Stored data

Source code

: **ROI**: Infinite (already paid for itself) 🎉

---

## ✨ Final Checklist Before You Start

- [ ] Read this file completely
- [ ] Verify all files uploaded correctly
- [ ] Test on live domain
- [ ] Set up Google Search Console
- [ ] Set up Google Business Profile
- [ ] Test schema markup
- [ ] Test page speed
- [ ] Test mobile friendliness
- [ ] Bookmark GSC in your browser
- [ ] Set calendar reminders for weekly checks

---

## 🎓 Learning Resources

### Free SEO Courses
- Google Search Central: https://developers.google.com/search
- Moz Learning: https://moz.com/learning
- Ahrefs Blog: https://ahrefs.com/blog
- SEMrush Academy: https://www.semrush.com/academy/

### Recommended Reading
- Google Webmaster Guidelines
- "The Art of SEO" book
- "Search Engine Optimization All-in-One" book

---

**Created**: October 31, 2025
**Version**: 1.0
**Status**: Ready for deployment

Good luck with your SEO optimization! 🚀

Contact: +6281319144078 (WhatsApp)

| ACTIVITY |
How many of the lines above contain the word "your"? Reply with the number only.

| SOLUTION TO THIS TASK |
2